The Italian Morning by Karl Bryullov

The Italian Morning by Karl Bryullov

Karl Bryullov was destined to reveal his extraordinary gift in the “country of high inspiration” – Italy, where he was sent by the Society for the Encouragement of Artists in 1822: it was here that he brilliantly lived up to all the hopes that he gave in his youth.

The painter allowed himself lyrical digressions – pictures on genre scenes, which, according to the opinion of the modern critic, are undoubtedly born a happy occasion, peeped in the everyday life of this country, created under the influence of a direct impression.

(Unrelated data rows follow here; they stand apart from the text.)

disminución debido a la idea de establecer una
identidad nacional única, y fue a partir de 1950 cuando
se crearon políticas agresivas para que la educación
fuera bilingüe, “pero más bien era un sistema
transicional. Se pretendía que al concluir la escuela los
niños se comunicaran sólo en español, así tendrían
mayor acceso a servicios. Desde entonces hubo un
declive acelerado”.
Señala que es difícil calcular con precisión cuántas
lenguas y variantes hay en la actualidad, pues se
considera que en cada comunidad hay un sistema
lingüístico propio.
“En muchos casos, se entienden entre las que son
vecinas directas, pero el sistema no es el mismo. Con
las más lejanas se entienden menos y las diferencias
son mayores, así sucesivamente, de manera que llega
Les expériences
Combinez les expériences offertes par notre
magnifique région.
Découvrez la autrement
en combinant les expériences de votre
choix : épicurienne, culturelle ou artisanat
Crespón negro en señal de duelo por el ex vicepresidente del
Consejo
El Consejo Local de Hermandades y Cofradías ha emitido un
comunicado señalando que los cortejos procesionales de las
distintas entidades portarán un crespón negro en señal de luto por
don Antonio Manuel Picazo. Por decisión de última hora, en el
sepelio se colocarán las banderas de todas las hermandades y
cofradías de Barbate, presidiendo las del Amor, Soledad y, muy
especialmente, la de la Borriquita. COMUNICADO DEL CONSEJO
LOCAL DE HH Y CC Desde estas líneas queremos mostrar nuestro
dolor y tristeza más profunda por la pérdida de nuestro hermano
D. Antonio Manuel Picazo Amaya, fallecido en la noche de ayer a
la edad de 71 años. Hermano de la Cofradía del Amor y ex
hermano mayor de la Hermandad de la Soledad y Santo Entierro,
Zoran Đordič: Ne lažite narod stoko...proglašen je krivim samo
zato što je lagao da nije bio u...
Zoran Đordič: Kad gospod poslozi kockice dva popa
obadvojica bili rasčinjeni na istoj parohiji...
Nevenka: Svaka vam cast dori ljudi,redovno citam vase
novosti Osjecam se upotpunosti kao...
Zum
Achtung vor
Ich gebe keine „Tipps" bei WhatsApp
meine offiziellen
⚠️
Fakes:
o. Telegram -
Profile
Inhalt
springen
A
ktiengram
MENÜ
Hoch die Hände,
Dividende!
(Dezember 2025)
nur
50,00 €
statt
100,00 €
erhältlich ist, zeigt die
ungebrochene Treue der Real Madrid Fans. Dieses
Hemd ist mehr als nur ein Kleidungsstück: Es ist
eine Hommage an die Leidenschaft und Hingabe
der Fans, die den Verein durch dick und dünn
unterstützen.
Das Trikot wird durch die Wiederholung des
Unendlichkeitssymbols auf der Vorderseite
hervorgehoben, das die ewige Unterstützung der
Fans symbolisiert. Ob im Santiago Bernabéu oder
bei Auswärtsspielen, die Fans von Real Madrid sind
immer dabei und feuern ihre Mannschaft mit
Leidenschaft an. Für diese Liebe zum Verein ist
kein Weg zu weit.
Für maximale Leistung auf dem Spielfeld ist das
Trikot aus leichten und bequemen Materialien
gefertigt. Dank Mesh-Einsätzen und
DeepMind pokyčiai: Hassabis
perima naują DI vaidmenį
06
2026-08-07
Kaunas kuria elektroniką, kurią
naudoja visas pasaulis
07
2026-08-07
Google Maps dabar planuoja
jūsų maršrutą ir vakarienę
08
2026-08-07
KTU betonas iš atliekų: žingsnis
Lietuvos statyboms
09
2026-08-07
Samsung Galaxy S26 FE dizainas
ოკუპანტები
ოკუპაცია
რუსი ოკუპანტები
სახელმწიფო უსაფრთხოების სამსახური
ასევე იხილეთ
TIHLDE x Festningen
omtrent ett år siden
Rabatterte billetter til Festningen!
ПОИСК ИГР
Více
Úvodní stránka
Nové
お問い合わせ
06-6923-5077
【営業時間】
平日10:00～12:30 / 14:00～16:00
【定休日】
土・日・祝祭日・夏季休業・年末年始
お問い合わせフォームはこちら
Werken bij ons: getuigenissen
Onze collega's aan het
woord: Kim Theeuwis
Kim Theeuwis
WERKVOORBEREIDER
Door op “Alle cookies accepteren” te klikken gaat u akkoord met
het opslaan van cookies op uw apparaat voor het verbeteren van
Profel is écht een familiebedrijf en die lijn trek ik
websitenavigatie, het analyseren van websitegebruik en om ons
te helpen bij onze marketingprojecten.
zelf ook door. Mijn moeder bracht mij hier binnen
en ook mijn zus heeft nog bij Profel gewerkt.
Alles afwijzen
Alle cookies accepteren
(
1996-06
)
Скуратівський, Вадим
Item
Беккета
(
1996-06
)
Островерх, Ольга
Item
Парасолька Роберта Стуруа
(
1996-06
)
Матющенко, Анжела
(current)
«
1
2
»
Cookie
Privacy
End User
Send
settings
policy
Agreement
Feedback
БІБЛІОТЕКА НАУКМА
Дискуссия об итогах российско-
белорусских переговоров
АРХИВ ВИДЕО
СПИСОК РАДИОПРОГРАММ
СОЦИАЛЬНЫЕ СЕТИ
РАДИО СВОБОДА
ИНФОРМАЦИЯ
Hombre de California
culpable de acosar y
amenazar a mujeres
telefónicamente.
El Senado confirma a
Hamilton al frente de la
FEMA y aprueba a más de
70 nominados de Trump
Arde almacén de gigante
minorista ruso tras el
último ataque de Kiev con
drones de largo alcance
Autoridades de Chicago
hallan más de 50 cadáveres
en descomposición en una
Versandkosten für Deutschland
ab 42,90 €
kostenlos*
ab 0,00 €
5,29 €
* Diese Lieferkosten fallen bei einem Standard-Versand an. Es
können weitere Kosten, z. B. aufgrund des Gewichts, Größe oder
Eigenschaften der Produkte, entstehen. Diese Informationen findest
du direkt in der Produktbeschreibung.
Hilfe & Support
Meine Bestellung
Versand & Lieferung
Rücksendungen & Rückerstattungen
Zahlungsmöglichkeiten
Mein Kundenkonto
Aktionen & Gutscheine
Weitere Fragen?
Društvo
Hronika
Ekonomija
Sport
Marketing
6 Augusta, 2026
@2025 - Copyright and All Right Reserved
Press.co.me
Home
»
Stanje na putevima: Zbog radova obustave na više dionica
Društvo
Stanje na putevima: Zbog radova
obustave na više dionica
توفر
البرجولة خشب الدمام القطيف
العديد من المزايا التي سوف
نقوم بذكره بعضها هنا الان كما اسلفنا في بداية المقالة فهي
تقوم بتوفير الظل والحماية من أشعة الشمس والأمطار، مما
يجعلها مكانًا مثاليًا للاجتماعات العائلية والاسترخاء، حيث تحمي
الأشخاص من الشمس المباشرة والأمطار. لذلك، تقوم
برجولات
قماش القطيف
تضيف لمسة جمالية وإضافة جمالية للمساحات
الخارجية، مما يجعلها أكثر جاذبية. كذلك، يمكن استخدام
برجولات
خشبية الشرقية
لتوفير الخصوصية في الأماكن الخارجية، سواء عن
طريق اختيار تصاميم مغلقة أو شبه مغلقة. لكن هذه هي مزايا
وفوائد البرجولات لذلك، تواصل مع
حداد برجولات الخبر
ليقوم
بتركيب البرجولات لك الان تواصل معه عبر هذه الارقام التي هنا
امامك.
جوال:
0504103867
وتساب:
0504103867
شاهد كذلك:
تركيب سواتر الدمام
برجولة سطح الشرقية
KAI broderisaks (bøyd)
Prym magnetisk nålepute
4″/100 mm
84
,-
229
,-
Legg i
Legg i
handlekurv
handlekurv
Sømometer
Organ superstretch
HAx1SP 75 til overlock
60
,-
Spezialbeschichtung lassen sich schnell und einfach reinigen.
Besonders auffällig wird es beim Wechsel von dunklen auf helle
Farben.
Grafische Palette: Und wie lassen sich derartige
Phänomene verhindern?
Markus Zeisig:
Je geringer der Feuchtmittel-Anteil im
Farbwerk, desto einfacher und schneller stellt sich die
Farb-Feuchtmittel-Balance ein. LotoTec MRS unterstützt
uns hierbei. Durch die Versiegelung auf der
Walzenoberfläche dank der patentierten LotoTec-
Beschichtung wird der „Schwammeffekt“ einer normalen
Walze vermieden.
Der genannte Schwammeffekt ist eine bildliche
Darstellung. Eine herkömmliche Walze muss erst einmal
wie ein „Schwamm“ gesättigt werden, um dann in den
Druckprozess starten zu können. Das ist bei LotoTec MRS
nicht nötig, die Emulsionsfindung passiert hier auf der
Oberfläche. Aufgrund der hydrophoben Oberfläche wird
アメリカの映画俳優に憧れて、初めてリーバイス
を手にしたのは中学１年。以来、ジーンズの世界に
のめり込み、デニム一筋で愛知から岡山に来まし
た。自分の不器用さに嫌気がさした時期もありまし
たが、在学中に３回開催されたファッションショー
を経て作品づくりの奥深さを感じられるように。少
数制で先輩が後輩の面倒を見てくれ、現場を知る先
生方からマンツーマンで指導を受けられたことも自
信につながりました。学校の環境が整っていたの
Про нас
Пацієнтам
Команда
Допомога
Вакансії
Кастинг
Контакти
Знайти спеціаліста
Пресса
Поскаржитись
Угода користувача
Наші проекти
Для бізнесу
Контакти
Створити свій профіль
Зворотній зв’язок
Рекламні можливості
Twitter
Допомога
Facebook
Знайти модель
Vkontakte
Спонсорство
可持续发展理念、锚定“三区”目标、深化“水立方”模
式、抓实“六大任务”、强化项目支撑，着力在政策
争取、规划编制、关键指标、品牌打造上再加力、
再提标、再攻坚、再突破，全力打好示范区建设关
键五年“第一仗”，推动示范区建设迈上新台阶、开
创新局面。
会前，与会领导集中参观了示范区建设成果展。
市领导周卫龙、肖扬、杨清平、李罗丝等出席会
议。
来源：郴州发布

These are the famous “Italian genres,”

and the first one, “The Italian Morning,” brought him wide fame. The heroine of the painting, washing under the streams of a fountain, penetrated by the sun’s rays, air-light from the reflexes playing on the face and chest, is perceived as the embodiment of the morning itself, the morning of the ascending new day, the morning of human life.

The canvas conquered all – the Italian, and then the Russian public, members of the Society for the Encouragement of Artists and, finally, Alexander I, whom the Society presented a picture as a gift. Later, in 1826, Nicholas I ordered KP Bryullov a picture that would have been “a couple” of the previous one. The master strove to develop a figurative juxtaposition of the being of nature and man.

In the painting “Italian noon” the mature beauty of the heroine is matched with sunlight and the juices of the land of the cluster of grapes, which she admires. Zenith of the day, the zenith of the life of nature, the time of fruit ripening is the zenith of human life. Both works, “Italian Morning” and “Italian Noon”, were in the Winter Palace – in the private rooms of the Empress Alexandra Feodorovna, which did not stop the artists and the public from seeing them.

In the “Diary” of the artist A. N. Mokritsky on October 14, 1835, he tells how he and A. Venetsianov visited the empress’s boudoir to get acquainted with these picturesque masterpieces.